• [Task instructions]: Although the records contain pictures, none belong in the copy: restate word for word only the lines from the one with "left ankle: (1162, 859)" through the one with "right eye: (205, 182)", both included.
Source information START
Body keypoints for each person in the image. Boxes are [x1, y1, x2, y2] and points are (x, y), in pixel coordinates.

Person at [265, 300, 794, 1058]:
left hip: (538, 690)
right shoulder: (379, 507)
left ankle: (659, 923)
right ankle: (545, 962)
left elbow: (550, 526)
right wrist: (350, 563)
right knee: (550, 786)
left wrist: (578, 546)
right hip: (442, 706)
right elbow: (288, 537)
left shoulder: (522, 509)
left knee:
Source information END
Source information START
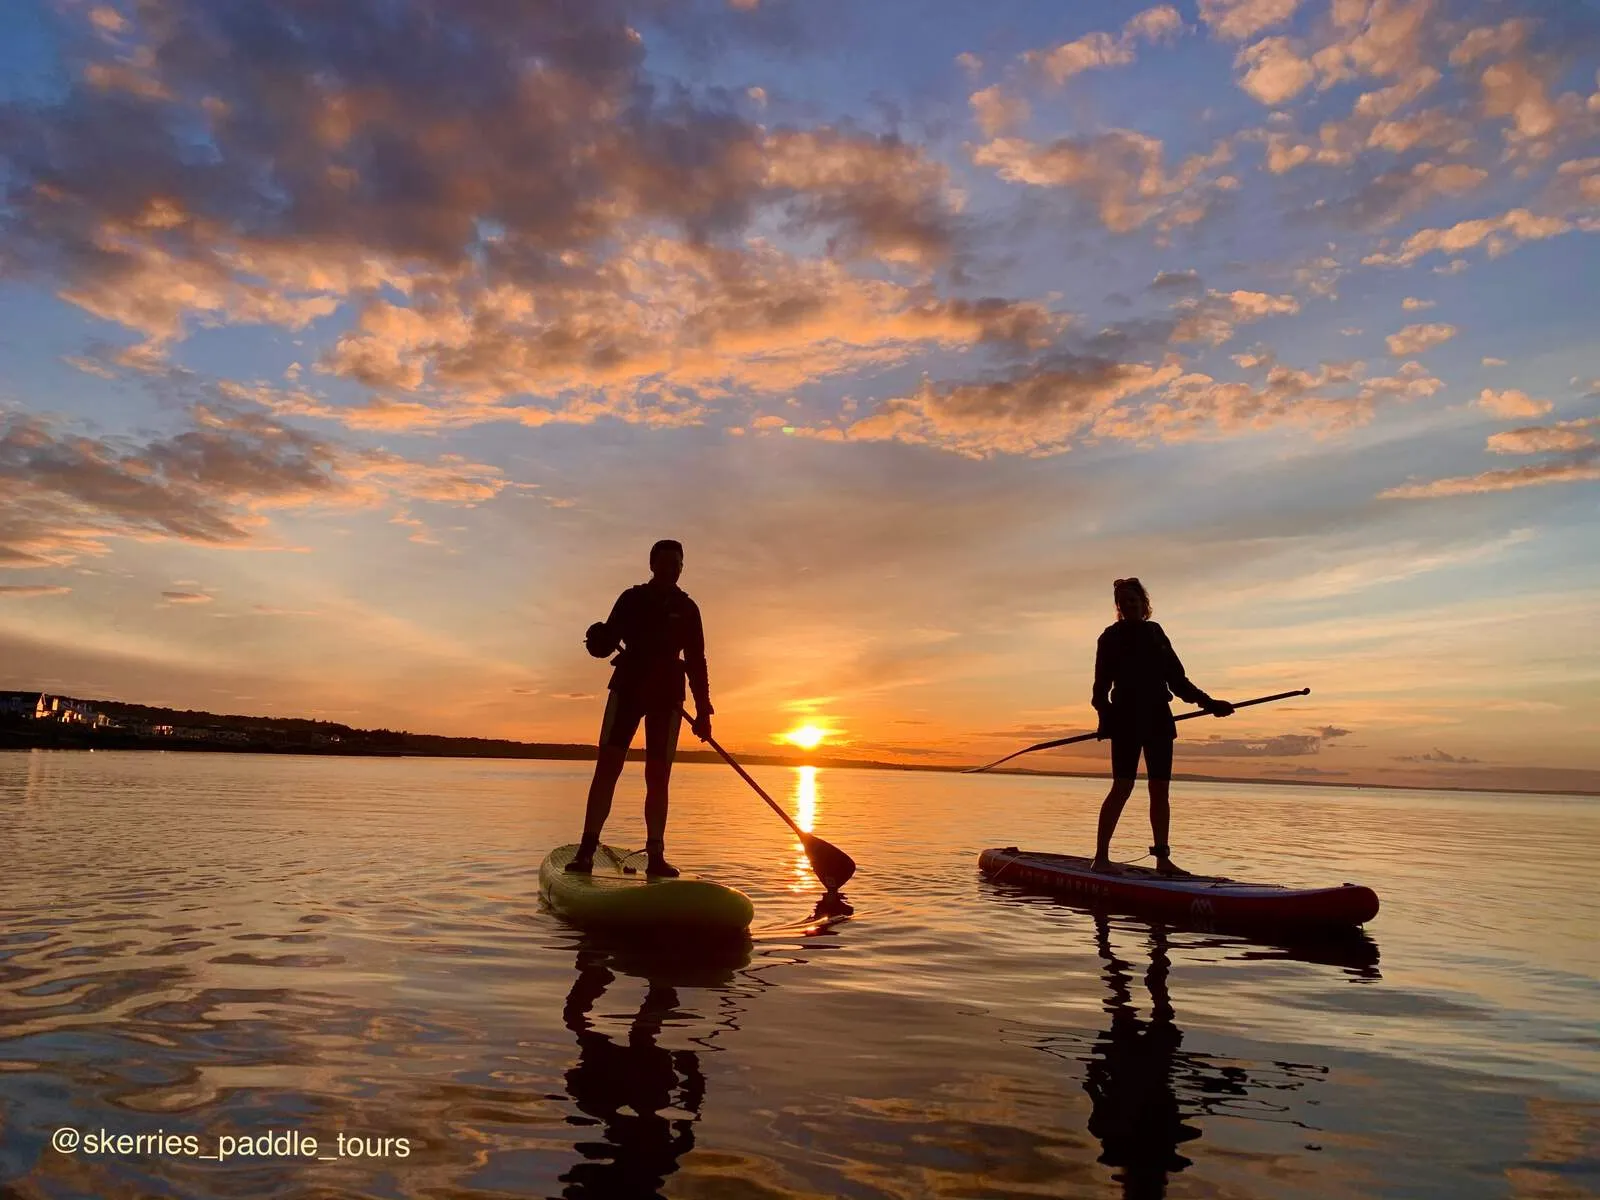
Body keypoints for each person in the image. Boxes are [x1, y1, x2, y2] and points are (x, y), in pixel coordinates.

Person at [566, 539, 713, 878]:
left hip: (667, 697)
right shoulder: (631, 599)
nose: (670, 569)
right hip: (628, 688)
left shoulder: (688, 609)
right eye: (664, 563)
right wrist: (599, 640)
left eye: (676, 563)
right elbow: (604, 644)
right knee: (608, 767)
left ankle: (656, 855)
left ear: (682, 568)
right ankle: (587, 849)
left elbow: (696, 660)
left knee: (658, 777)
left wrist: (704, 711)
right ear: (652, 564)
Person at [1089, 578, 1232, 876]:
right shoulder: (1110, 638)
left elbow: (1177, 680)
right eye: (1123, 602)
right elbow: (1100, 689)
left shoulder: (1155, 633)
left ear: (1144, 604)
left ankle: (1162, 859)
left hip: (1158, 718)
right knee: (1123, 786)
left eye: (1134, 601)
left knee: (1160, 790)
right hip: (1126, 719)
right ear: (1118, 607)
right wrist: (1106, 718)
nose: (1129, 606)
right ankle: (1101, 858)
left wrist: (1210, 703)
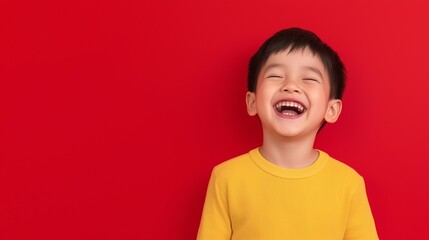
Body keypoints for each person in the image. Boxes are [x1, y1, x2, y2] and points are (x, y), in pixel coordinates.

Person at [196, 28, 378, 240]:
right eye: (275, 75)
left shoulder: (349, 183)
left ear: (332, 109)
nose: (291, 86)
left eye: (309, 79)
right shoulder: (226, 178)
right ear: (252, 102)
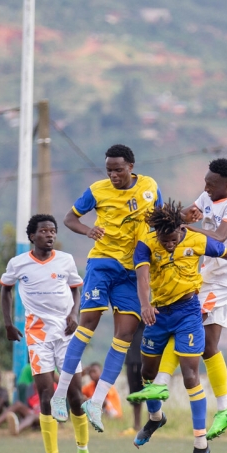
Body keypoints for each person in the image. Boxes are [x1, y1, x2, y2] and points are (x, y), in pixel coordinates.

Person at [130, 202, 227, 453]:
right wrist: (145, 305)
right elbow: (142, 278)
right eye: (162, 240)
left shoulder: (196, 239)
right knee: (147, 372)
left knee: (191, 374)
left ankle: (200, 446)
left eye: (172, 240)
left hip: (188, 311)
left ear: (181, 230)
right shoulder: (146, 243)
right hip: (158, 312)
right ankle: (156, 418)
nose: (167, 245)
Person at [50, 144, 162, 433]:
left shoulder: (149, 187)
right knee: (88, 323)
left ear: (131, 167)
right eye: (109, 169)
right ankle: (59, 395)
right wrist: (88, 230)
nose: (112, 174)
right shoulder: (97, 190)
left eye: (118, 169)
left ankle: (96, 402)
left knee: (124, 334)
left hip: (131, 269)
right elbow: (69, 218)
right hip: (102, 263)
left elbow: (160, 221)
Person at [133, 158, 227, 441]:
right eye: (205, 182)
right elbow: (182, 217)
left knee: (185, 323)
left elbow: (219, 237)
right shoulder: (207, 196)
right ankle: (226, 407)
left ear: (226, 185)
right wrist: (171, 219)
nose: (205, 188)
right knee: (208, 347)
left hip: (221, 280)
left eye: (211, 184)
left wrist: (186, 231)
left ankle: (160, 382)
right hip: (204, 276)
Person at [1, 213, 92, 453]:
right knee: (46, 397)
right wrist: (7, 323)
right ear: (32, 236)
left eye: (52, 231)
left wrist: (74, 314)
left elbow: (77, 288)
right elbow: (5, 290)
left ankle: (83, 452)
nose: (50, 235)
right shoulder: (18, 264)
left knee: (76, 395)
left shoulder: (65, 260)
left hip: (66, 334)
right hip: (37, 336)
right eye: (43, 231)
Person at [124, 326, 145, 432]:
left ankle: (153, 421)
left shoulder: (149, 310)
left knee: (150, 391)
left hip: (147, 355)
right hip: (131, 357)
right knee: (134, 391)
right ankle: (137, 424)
Source information END
• [Written response]:
left ankle: (1162, 859)
left hip: (1158, 718)
right knee: (1123, 786)
left eye: (1134, 601)
left knee: (1160, 790)
right hip: (1126, 719)
right ear: (1118, 607)
right wrist: (1106, 718)
nose: (1129, 606)
right ankle: (1101, 858)
left wrist: (1210, 703)
Body keypoints for each person in the image. Boxes are [x1, y1, x2, y2] and points are (x, y), in pixel coordinates.

Person at [196, 28, 378, 240]:
right eye: (275, 75)
left shoulder: (349, 183)
left ear: (332, 109)
nose: (291, 86)
left eye: (309, 79)
right shoulder: (226, 178)
right ear: (252, 102)
Body keypoints for each person in the image. Boxes are [x1, y1, x2, y2] and points are (x, y), in pixel coordinates.

Person at [130, 202, 227, 453]:
right wrist: (145, 305)
right elbow: (142, 278)
right eye: (162, 240)
left shoulder: (196, 239)
right knee: (147, 372)
left knee: (191, 374)
left ankle: (200, 446)
left eye: (172, 240)
left hip: (188, 311)
left ear: (181, 230)
right shoulder: (146, 243)
right hip: (158, 312)
right ankle: (156, 418)
nose: (167, 245)
Person at [50, 144, 162, 433]:
left shoulder: (149, 187)
right knee: (88, 323)
left ear: (131, 167)
right eye: (109, 169)
right ankle: (59, 395)
right wrist: (88, 230)
nose: (112, 174)
right shoulder: (97, 190)
left eye: (118, 169)
left ankle: (96, 402)
left knee: (124, 334)
left hip: (131, 269)
right elbow: (69, 218)
right hip: (102, 263)
left elbow: (160, 221)
Person at [133, 158, 227, 441]:
right eye: (205, 182)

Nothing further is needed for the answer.